I have a little problem with the find command in a script that I'm writing. The script should check if there are some files younger than 100 seconds and then syncronise them with rsync.
My find command:
find -type f -cmin -100 -exec rsync -a --delete directory1/ directory2/
When I check the exit code with $? I always get 0 even if I can be sure the rsync should fail. How can I get the exit code of the rsync and the find?
I allready contacted the man page but it didn't really helped me much.
Does this part make any difference? The command itself works that I know. But when I try to make it fail, I don't get another exit code.
---------- Post updated at 01:53 PM ---------- Previous update was at 10:11 AM ----------
What I have tried so far:
It came up in my mind, that this could work like a pipe. I found an information, that the exitcode of the first command in a pipe could get read (in a bash) by {$PIPESTATUS[0]}, the second command of the pipe by {$PIPESTATUS} and so on. But unfortunately it doesn't work in that case...

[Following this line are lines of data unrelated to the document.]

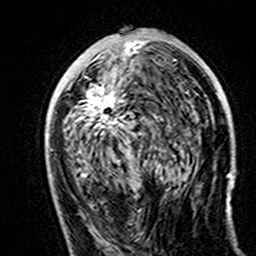
Breast MRI (dynamic contrast-enhanced), one axial slice; slice 76 of 160 in the series (ordered by position); cropped to one breast; dynamic contrast-enhanced series, time point 2 of 7 at this slice position (early post-contrast); 3 T; TE 4.6 ms, TR 7.4 ms; 1 mm slice thickness; 256 × 256 image matrix, field of view 144 × 144 mm. Female patient.
Outlined on this slice (semi-automatic segmentation, software-assisted and operator-edited):
- enhancing-tissue mask used for the functional tumour volume (all voxels passing the contrast-enhancement thresholds inside the analysis volume; usually the tumour): bounding box (x1, y1, x2, y2) in pixels: (85, 41, 160, 168)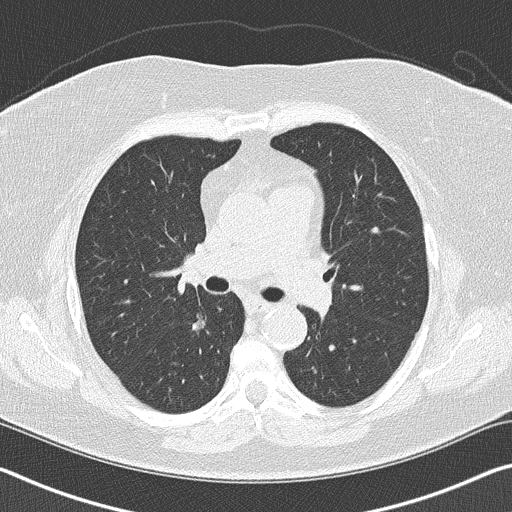
Chest CT (low-dose screening protocol), one axial image, baseline annual screen, lung window (W 1500 / L -600 HU). Female participant, aged 60 years at enrolment. Former smoker at enrolment.
- Expert reader's lesion annotation, box from (x=177, y=300) to (x=226, y=350) px.
- The screening reader recorded 2 non-calcified nodules or masses ≥4 mm on this exam; which of them this box marks is not recorded.
- Official screen result: positive, change unspecified: nodule(s) >= 4 mm or enlarging nodule(s), mass(es), or other non-specific abnormalities suspicious for lung cancer.
- Participant outcome: lung cancer diagnosed 482 days after this screen (after the second annual screen) — bronchiolo-alveolar carcinoma, non-mucinous, right lower lobe, stage IA (AJCC 6th edition), 15 mm at pathology.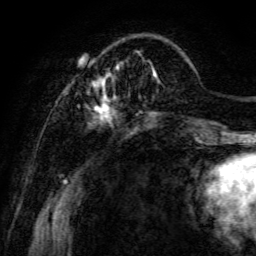
Breast MRI, one axial slice. Position 26 of 134 along the scan axis. Cropped to one breast. Dynamic contrast-enhanced series, time point 2 of 6 at this slice position (early post-contrast). 3 T. TE 4.7 ms, TR 8.9 ms. 1.2 mm slice thickness. 256 × 256 image matrix. Female patient.
Structures marked on this image (semi-automatic segmentation, software-assisted and operator-edited):
- enhancing-tissue mask used for the functional tumour volume (all voxels passing the contrast-enhancement thresholds inside the analysis volume; usually the tumour): box from (x=72, y=52) to (x=197, y=140) px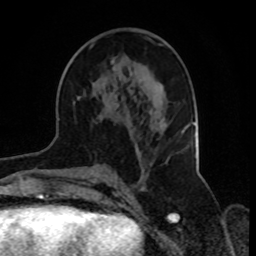
Breast MRI, one axial slice. Cropped to one breast. Dynamic contrast-enhanced series, time point 2 of 8 at this slice position (early post-contrast). 1.5 T. TE 4.2 ms, TR 7 ms. 2.3 mm slice thickness. 256 × 256 image matrix, field of view 165 × 165 mm. Female patient.
Structures marked on this image (semi-automatic segmentation, software-assisted and operator-edited):
- enhancing-tissue mask used for the functional tumour volume (all voxels passing the contrast-enhancement thresholds inside the analysis volume; usually the tumour): bounding box [x1, y1, x2, y2] px = [77, 44, 141, 156]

I think it might be easier to run find and then store the results in a temporary file, then run a script to read the file and execute your rsync command.
You can easily get the exit code of rsync that way.
@Neo: that would be slower (i know not much but it need to be fast and slim) @agn: thx will try that right now @pludi: didn't know that this option exists, I'll try that too
Ok I have tried that but how do I get the exit status back? I tried it with $? $! and the PIPESTAUS
find -type f -cmin 100 && cat /var/log/messages|wc -l
PS: I took the cat command on the messages file because that should give me for sure the exitstatus 1 back.
---------- Post updated at 04:06 PM ---------- Previous update was at 02:45 PM ----------
Thank you again for all your help!
I think I'm going to use the version pludi has posted. So far it is just modified on my test environment but hopefully I'm able to test it tomorrow on a real system (with bit more than 10 files and other userrights).